(O PROBLEMA):
Copie os dados abaixo linha por linha, sem alterar nenhuma palavra, e deixe as imagens de fora da resposta.

(DADOS FORNECIDOS):
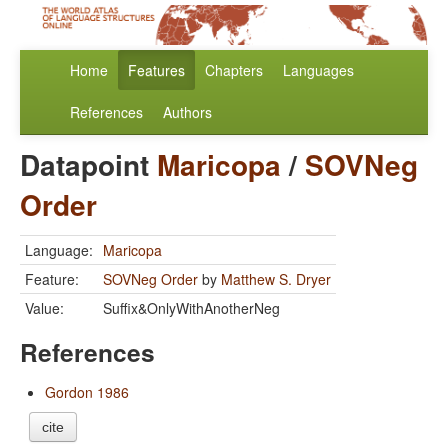
Home
Features
Chapters
Languages
References
Authors
Datapoint
Maricopa
/
SOVNeg
Order
Language:
Maricopa
Feature:
SOVNeg Order
by
Matthew S. Dryer
Value:
Suffix&OnlyWithAnotherNeg
References
Gordon 1986
cite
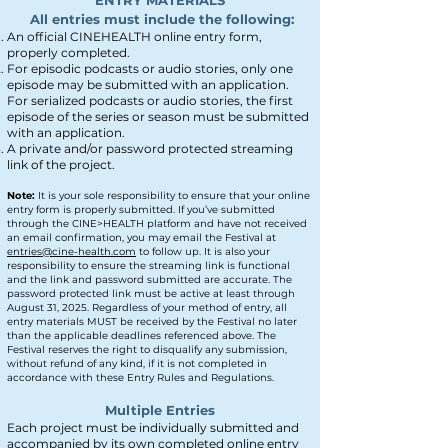
ENTRY MATERIALS
All entries must include the following:
An official CIN
E
H
EALTH online entry form,
properly completed.
For episodic podcasts or audio stories, only one
episode may be submitted with an applica
tion.
For serialized podcasts or audio stories, the first
episode of the series or season must be submitted
with an application.
A private and/or password protected streaming
link of the project.
N
ote:
It is your sole responsibility to ensure that your online
entry form is properly submitted. If you’ve submitted
through the CINE>HEALTH platform and have not received
an email confirmation, you may email the Festival at
entries@cine-health.com
to follow up. It is also your
responsibility to ensure the streaming link is functional
and the link and password submitted are accurate. The
password protected link must be active at least through
August 31, 2025. Regardless of your method of entry, all
entry materials MUST be received by the Festival no later
than the applicable deadlines referenced above. The
Festival reserves the right to disqualify any submission,
without refund of any kind, if it is not completed in
accordance with these Entry Rules and Regulations.
Multiple Entries
Each project must be individually submitted and
accompanied by its own completed online entry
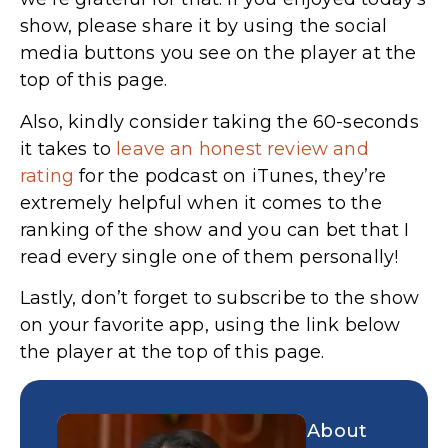
show, please share it by using the social
media buttons you see on the player at the
top of this page.
Also, kindly consider taking the 60-seconds
it takes to
leave an honest review and
rating
for the podcast on iTunes,
they’re
extremely helpful when it comes to the
ranking of the show and you can bet that I
read every single one of them personally!
Lastly, don’t forget to subscribe to the show
on your favorite app, using the link below
the player at the top of this page.
About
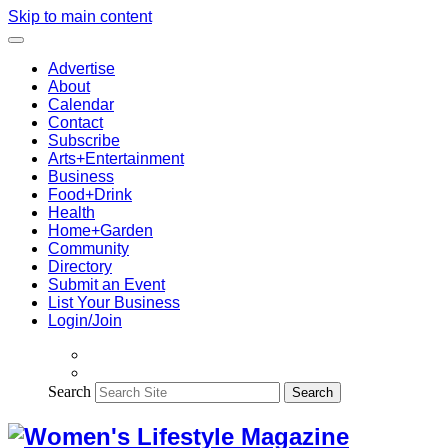
Skip to main content
Advertise
About
Calendar
Contact
Subscribe
Arts+Entertainment
Business
Food+Drink
Health
Home+Garden
Community
Directory
Submit an Event
List Your Business
Login/Join
Search
Search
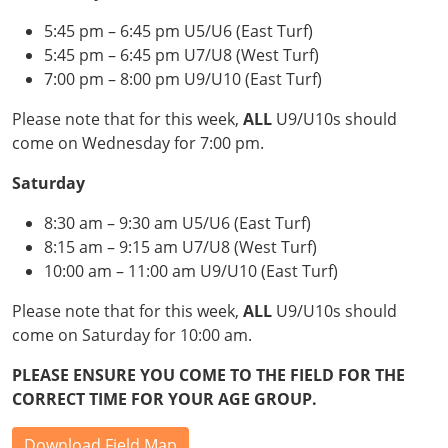
5:45 pm – 6:45 pm U5/U6 (East Turf)
5:45 pm – 6:45 pm U7/U8 (West Turf)
7:00 pm – 8:00 pm U9/U10 (East Turf)
Please note that for this week,
ALL
U9/U10s should
come on Wednesday for 7:00 pm.
Saturday
8:30 am – 9:30 am U5/U6 (East Turf)
8:15 am – 9:15 am U7/U8 (West Turf)
10:00 am – 11:00 am U9/U10 (East Turf)
Please note that for this week,
ALL
U9/U10s should
come on Saturday for 10:00 am.
PLEASE ENSURE YOU COME TO THE FIELD FOR THE
CORRECT TIME FOR YOUR AGE GROUP.
Download Field Map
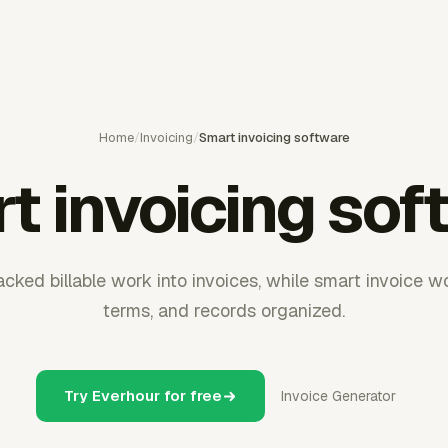
Home
/
Invoicing
/
Smart invoicing software
t invoicing sof
acked billable work into invoices, while smart invoice w
terms, and records organized.
Try Everhour for free
Invoice Generator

(SUA SOLUÇÃO):
Home
Features
Chapters
Languages
References
Authors
Datapoint
Maricopa
/
SOVNeg
Order
Language:
Maricopa
Feature:
SOVNeg Order
by
Matthew S. Dryer
Value:
Suffix&OnlyWithAnotherNeg
References
Gordon 1986
cite
ENTRY MATERIALS
All entries must include the following:
An official CIN
E
H
EALTH online entry form,
properly completed.
For episodic podcasts or audio stories, only one
episode may be submitted with an applica
tion.
For serialized podcasts or audio stories, the first
episode of the series or season must be submitted
with an application.
A private and/or password protected streaming
link of the project.
N
ote:
It is your sole responsibility to ensure that your online
entry form is properly submitted. If you’ve submitted
through the CINE>HEALTH platform and have not received
an email confirmation, you may email the Festival at
entries@cine-health.com
to follow up. It is also your
responsibility to ensure the streaming link is functional
and the link and password submitted are accurate. The
password protected link must be active at least through
August 31, 2025. Regardless of your method of entry, all
entry materials MUST be received by the Festival no later
than the applicable deadlines referenced above. The
Festival reserves the right to disqualify any submission,
without refund of any kind, if it is not completed in
accordance with these Entry Rules and Regulations.
Multiple Entries
Each project must be individually submitted and
accompanied by its own completed online entry
show, please share it by using the social
media buttons you see on the player at the
top of this page.
Also, kindly consider taking the 60-seconds
it takes to
leave an honest review and
rating
for the podcast on iTunes,
they’re
extremely helpful when it comes to the
ranking of the show and you can bet that I
read every single one of them personally!
Lastly, don’t forget to subscribe to the show
on your favorite app, using the link below
the player at the top of this page.
About
Skip to main content
Advertise
About
Calendar
Contact
Subscribe
Arts+Entertainment
Business
Food+Drink
Health
Home+Garden
Community
Directory
Submit an Event
List Your Business
Login/Join
Search
Search
5:45 pm – 6:45 pm U5/U6 (East Turf)
5:45 pm – 6:45 pm U7/U8 (West Turf)
7:00 pm – 8:00 pm U9/U10 (East Turf)
Please note that for this week,
ALL
U9/U10s should
come on Wednesday for 7:00 pm.
Saturday
8:30 am – 9:30 am U5/U6 (East Turf)
8:15 am – 9:15 am U7/U8 (West Turf)
10:00 am – 11:00 am U9/U10 (East Turf)
Please note that for this week,
ALL
U9/U10s should
come on Saturday for 10:00 am.
PLEASE ENSURE YOU COME TO THE FIELD FOR THE
CORRECT TIME FOR YOUR AGE GROUP.
Download Field Map
Home
/
Invoicing
/
Smart invoicing software
t invoicing sof
acked billable work into invoices, while smart invoice w
terms, and records organized.
Try Everhour for free
Invoice Generator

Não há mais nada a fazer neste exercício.